Subsequent multivariate linear regression models revealed that elevated IL-6 levels were independently associated with increased max-CIMT (β = 0.331, p = 0.013), max-CPT (β = 0.265, p = 0.044), TPN (β = 0.322, p = 0.014), and carotid stenosis% (β = 0.243, p = 0.044). Similarly, higher IFN-γ levels correlated with greater max-CPT (β = 0.341, p = 0.007), TPN (β = 0.265, p = 0.040), CPS (β = 0.307, p = 0.010), and carotid stenosis percentage (β = 0.251, p = 0.032) (Figure 2I and Supplementary Table 3). Further multivariate linear regression revealed positive correlations of total tau with IL-6 (β = 0.346, p = 0.014) and IL-1β (β = 0.312, p = 0.028), and of p-tau181 with IL-1β (β = 0.379, p = 0.008) in patients with PSP (Figure 2J and Supplementary Table 4). These results demonstrate that elevated plasma IL-6 levels in PSP patients show significant positive correlations with both multiple atherosclerosis indices and total tau levels, suggesting a potential mechanistic link between tau-associated systemic inflammation and accelerated atherosclerosis in this population.
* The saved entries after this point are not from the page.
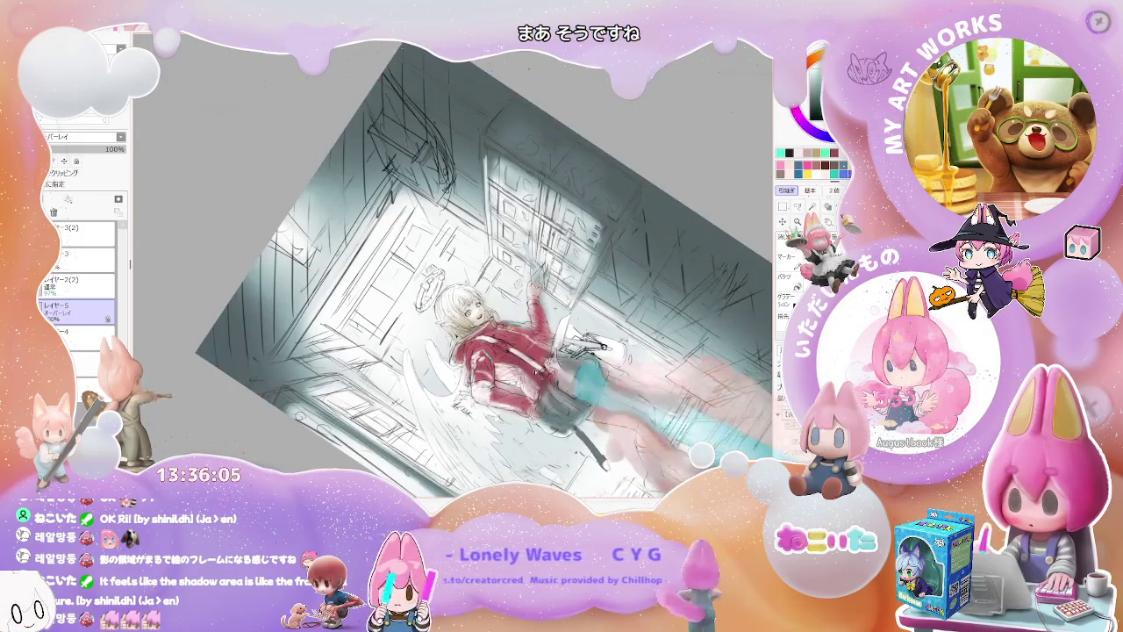
key(plus)
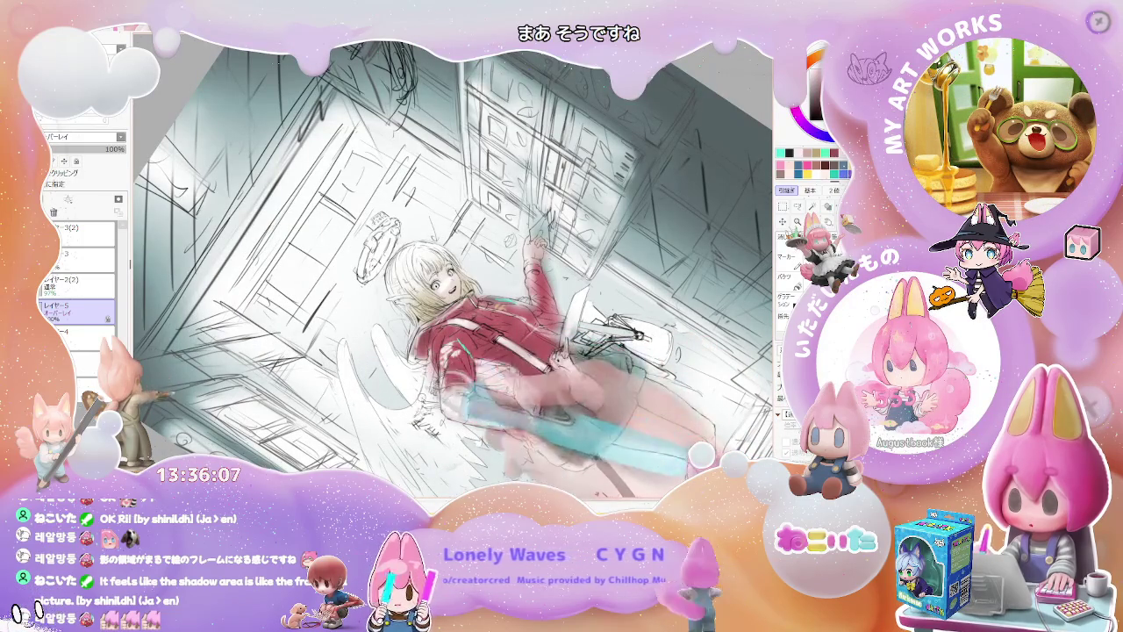
Step: Select the 97% sketch layer and add blank layer レイヤー6 above it
click(77, 283)
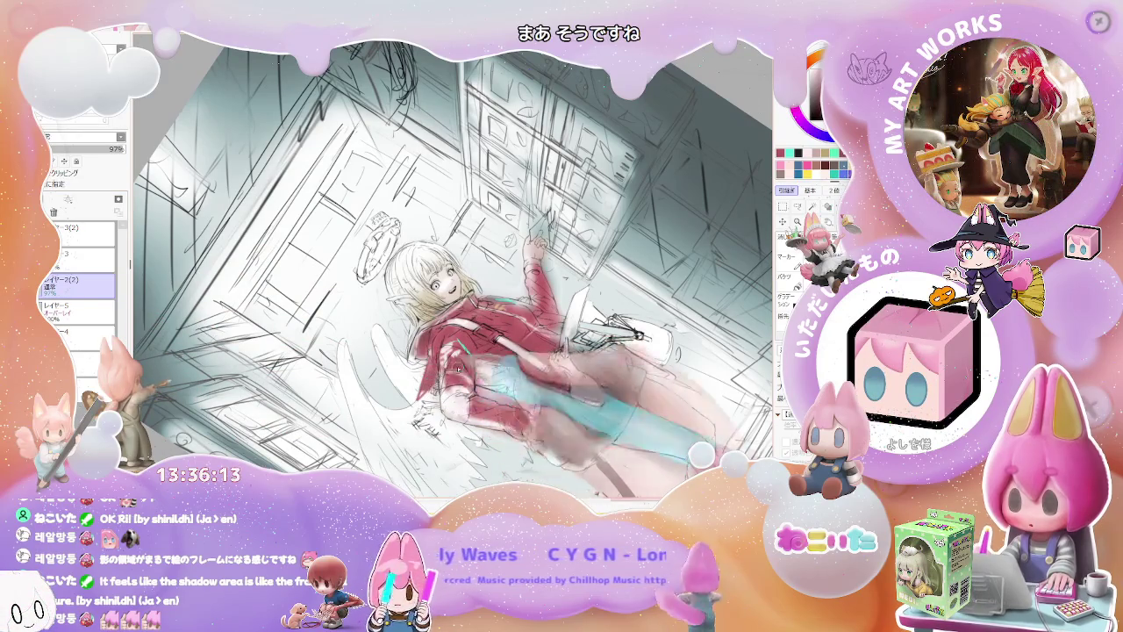
key(Delete)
To investigate the role of tau in the activation of peripheral blood macrophages to release inflammatory factors and atherosclerotic processes, we injected tau-PFFs into the tail vein to increase the peripheral blood tau protein concentration in C57BL/6J mice, while the control group was injected with sterile PBS. Aortic tissue and blood were collected 3 months after the start of the injection (Figure 3A). Oil Red O and H&E staining of the aortic arch in the tau-PFF group revealed heterogeneous thickening of the arterial wall with structural disorganization and increased cell numbers without atherosclerotic plaque formation (Figures 3B, C). Since CD68 is a marker of macrophages, the increased CD68 expression, as assessed by immunohistochemical staining and western blotting (p = 0.002), suggested macrophage infiltration into the arterial wall in the tau-PFF groups (Figures 3D, E). In addition, western blot analysis revealed significantly upregulated expression of tau (p = 0.015), IL-6 (p = 0.002), and IL-1β (p = 0.004) in the tau-PFFs groups compared to controls (Figure 3E), confirming enhanced tau deposition and inflammatory responses within the arterial wall. Similarly, flow cytometric analysis revealed enhanced macrophage subpopulations (CD11b + F4/80+) (7.75% vs. 4.41%, p = 0.026) in the peripheral blood of the tau-PFFs group compared to the control group (n = 6 vs. n = 6) (Figure 3F). ELISA of murine plasma inflammatory cytokines revealed elevated levels of IL-6 (p = 0.009), IL-1β (p = 0.026), and TNF-α (p = 0.015) in the tau-PFFs group compared to the control group, indicating an enhanced tau-induced inflammatory response in the peripheral blood (Figure 3G–I).